Copy, exactly and without additions, every line in the records below from the one holding "1. In the **Pick" through the one holding "be named **Function1**.", both ends included.

◆ Material for this exercise:
=== Section Start ===
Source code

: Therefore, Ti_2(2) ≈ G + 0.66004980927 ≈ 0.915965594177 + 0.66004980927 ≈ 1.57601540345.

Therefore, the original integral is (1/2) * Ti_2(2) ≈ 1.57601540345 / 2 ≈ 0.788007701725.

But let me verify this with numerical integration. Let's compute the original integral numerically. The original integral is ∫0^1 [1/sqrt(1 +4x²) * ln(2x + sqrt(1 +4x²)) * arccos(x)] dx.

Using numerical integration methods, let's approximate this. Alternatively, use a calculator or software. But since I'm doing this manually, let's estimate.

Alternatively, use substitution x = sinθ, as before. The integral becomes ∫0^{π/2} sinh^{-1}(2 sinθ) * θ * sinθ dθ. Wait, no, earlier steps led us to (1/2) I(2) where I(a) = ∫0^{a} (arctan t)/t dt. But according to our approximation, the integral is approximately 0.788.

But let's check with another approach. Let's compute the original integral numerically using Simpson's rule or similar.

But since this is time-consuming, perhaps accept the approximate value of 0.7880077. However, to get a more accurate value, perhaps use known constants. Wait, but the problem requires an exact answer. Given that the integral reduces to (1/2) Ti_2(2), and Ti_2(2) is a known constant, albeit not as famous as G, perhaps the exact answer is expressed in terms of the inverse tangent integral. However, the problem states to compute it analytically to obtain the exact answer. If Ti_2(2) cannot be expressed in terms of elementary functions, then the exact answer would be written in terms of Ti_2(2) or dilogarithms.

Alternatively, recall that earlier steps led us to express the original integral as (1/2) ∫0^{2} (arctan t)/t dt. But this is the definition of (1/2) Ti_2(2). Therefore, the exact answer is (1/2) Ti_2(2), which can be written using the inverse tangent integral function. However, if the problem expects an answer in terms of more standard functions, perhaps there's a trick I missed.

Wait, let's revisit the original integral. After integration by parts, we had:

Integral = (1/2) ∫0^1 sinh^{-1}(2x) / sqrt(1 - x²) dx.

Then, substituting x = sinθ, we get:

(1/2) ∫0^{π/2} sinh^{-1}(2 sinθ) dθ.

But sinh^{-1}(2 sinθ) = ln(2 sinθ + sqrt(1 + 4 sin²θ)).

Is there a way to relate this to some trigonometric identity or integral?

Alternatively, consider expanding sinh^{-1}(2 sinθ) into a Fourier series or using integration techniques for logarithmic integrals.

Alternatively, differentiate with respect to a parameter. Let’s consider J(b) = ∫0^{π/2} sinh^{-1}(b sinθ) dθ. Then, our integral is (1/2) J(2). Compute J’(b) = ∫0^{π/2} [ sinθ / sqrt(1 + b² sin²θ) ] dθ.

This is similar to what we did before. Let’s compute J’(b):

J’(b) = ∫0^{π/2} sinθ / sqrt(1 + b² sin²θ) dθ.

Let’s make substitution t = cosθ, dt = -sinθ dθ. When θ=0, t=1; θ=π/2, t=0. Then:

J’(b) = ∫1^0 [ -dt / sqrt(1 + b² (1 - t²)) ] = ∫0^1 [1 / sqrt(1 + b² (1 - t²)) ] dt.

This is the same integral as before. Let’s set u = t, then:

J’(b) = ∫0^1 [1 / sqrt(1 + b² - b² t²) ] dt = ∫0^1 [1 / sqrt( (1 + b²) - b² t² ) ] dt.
=== Section End ===
=== Section Start ===
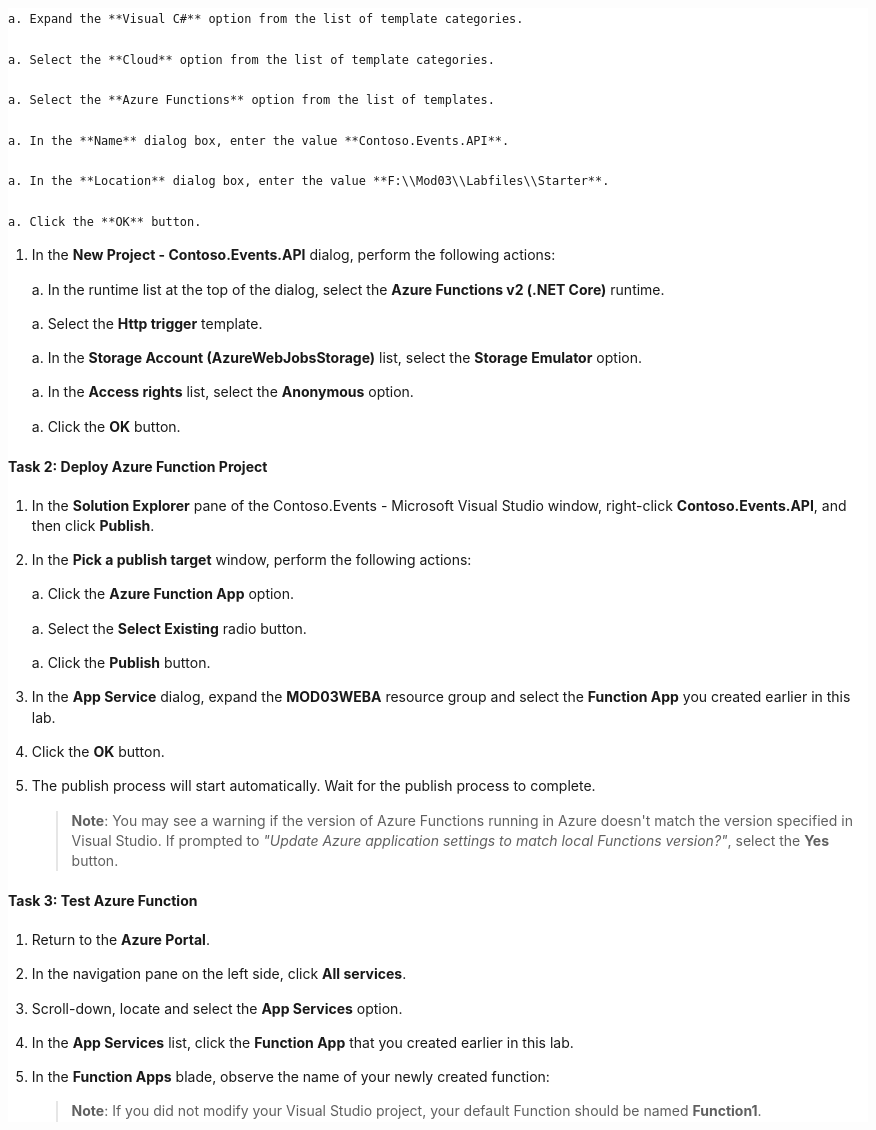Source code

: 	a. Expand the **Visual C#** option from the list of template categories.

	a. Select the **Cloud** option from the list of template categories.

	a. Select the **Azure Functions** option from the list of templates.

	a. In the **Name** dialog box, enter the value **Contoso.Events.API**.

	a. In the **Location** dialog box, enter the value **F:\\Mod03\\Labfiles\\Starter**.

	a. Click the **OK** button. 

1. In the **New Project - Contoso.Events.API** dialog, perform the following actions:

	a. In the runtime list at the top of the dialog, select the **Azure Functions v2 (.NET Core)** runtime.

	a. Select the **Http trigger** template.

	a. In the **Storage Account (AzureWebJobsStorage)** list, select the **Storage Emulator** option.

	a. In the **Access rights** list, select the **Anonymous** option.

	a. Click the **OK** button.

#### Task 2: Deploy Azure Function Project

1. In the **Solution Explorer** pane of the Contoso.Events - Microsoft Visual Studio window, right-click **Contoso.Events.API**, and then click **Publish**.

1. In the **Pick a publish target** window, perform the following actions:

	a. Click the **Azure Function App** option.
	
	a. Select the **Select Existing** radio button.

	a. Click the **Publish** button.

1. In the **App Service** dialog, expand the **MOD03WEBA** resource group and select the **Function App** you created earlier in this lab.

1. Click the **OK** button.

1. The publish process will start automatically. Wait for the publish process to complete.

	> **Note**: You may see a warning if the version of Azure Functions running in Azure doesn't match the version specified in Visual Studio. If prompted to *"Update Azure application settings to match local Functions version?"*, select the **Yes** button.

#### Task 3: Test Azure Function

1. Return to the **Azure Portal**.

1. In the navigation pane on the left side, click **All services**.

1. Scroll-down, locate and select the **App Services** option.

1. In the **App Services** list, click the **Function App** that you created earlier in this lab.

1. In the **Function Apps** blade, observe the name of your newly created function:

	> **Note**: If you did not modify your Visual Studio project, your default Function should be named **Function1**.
=== Section End ===
◆ Reply:
1. In the **Pick a publish target** window, perform the following actions:

	a. Click the **Azure Function App** option.
	
	a. Select the **Select Existing** radio button.

	a. Click the **Publish** button.

1. In the **App Service** dialog, expand the **MOD03WEBA** resource group and select the **Function App** you created earlier in this lab.

1. Click the **OK** button.

1. The publish process will start automatically. Wait for the publish process to complete.

	> **Note**: You may see a warning if the version of Azure Functions running in Azure doesn't match the version specified in Visual Studio. If prompted to *"Update Azure application settings to match local Functions version?"*, select the **Yes** button.

#### Task 3: Test Azure Function

1. Return to the **Azure Portal**.

1. In the navigation pane on the left side, click **All services**.

1. Scroll-down, locate and select the **App Services** option.

1. In the **App Services** list, click the **Function App** that you created earlier in this lab.

1. In the **Function Apps** blade, observe the name of your newly created function:

	> **Note**: If you did not modify your Visual Studio project, your default Function should be named **Function1**.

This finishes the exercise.